# [VORLIEGENDER TEXT]
----------------------------------------

Prägend war für mich auch die Gastfreundschaft und die Rücksichtnahme, die ich erfahren habe. Bei einem Forschungsseminar im portugiesischen Finanzministerium war ich die einzige Person, die nicht fließend Portugiesisch sprach. Ich hätte den Vortrag kaum verstanden. Als darauf hingewiesen wurde, wechselte der Vortragende ohne Zögern für mich ins Englische – und mit ihm ein Raum voll Muttersprachler. Dieser Moment hat mich nachhaltig beeindruckt.
Wie dürfen wir uns Ihren Arbeitsalltag als Referent im Bundesministerium der Finanzen vorstellen?
Die Aufgaben im Ministerium sind je nach Abteilung und Team sehr vielfältig. Mein aktuelles Aufgabengebiet ist breit gefächert und wird teils stark vom aktuellen Tagesgeschehen beeinflusst. Daher scanne ich zu Beginn jeden Tages die relevanten Berichte, die wir aus den europäischen Botschaften bzw. der Ständigen Vertretung in Brüssel erhalten sowie Fachnewsletter, um stets über die neuesten Entwicklungen informiert zu sein.
Zu meinen wiederkehrenden Aufgaben gehört die Vorbereitung und Begleitung der Leitungsebene, konkret meines Staatssekretärs und meiner Abteilungsleiterin, zu Sitzungen mit europapolitischen Fragestellungen. Die Agenden umfassen oft komplexe Themen, die auch in der Öffentlichkeit bzw. Presse widerhallen. Diese Breite der Themen braucht Teamwork. Für die Vorbereitung stimme ich mich daher eng mit den jeweiligen Expertinnen und Experten im Ministerium ab. Aus deren Zulieferungen pointiere ich Kerninformationen und arbeite Konfliktlinien heraus, um operative Lösungsfindung zu ermöglichen. Zentral ist dabei vor allem, dass sich die Ressorts der Bundesregierung koordinieren und im besten Fall auf eine gemeinsame Haltung verständigen - nur damit verschaffen wir uns in Brüssel Gehör.
Ich arbeite auch an strategischen Fragen sowie Auswertungen von Ereignissen, damit die Leitung des Ministeriums eine Grundlage für ihre Meinungsbildung hat. Wenn beispielweise die neue europäische Kommission ihre politischen Prioritäten für die kommende Legislaturperiode vorstellt, liegt es bei mir und meinen Kolleginnen und Kollegen diese fachlich zu bewerten, damit die Leitungsebene darauf aufsetzen kann.

----------------------------------------

# [EINTRÄGE]
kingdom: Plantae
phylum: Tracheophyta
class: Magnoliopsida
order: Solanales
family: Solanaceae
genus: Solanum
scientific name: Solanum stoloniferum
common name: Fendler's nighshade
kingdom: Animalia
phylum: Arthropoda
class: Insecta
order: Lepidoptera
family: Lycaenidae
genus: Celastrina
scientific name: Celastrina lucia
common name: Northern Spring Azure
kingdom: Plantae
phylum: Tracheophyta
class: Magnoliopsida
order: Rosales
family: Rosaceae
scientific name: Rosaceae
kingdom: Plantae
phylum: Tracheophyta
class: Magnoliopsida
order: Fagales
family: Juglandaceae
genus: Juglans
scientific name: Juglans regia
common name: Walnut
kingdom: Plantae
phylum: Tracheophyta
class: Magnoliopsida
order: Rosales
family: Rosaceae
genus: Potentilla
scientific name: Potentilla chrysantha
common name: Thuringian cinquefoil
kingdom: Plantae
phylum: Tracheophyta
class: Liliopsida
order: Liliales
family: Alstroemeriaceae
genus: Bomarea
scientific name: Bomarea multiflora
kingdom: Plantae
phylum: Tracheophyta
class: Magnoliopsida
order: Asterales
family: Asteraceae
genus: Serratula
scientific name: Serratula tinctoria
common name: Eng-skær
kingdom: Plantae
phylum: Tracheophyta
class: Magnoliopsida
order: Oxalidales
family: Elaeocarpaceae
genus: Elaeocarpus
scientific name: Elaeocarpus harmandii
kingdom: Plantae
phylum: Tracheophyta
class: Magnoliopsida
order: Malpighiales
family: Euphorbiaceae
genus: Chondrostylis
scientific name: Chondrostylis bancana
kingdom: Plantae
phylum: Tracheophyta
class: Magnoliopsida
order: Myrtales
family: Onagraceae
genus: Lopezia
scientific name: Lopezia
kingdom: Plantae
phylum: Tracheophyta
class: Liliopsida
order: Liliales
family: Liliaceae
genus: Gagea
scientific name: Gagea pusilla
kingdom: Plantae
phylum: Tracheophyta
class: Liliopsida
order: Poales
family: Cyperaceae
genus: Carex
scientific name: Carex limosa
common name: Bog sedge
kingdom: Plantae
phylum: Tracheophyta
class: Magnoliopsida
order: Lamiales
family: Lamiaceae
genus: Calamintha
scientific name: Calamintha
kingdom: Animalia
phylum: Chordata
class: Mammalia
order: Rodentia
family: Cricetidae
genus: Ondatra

----------------------------------------

# [ARBEITSAUFTRAG]
Führen Sie den Text über den Arbeitsalltag im Bundesministerium der Finanzen im Anschluss an seinen letzten Satz weiter. Die Auflistung stammt aus einer anderen Quelle.

# [LÖSUNG]
In den vergangenen Wochen und Monaten wurde medial viel über die Zukunft des Wirtschaftsstandorts Deutschland diskutiert. Wie verfolgen Sie diese Diskussion?
Ich finde es gut, dass aktiver über das Thema diskutiert und das „läuft doch so“ in Frage gestellt wird. Ich wünschte mir jedoch, dass die Debatte konstruktiver geführt wird, weniger emotional. Zunächst bleibt festzuhalten, dass der Wirtschaftsstandort Deutschland weiterhin auf einem guten Fundament steht: sehr gute Forschung, sehr gut ausgebildete Fachkräfte, starker Mittelstand und Industrie.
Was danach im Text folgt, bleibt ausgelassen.